• [Supplied records]
= Beginning of Section =

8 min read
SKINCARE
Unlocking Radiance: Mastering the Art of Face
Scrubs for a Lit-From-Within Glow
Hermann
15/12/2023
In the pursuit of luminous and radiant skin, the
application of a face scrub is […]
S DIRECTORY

= End of Section =

• [Task details] Retype all of the listing exactly, leaving out no line.

• [Output]
8 min read
SKINCARE
Unlocking Radiance: Mastering the Art of Face
Scrubs for a Lit-From-Within Glow
Hermann
15/12/2023
In the pursuit of luminous and radiant skin, the
application of a face scrub is […]
S DIRECTORY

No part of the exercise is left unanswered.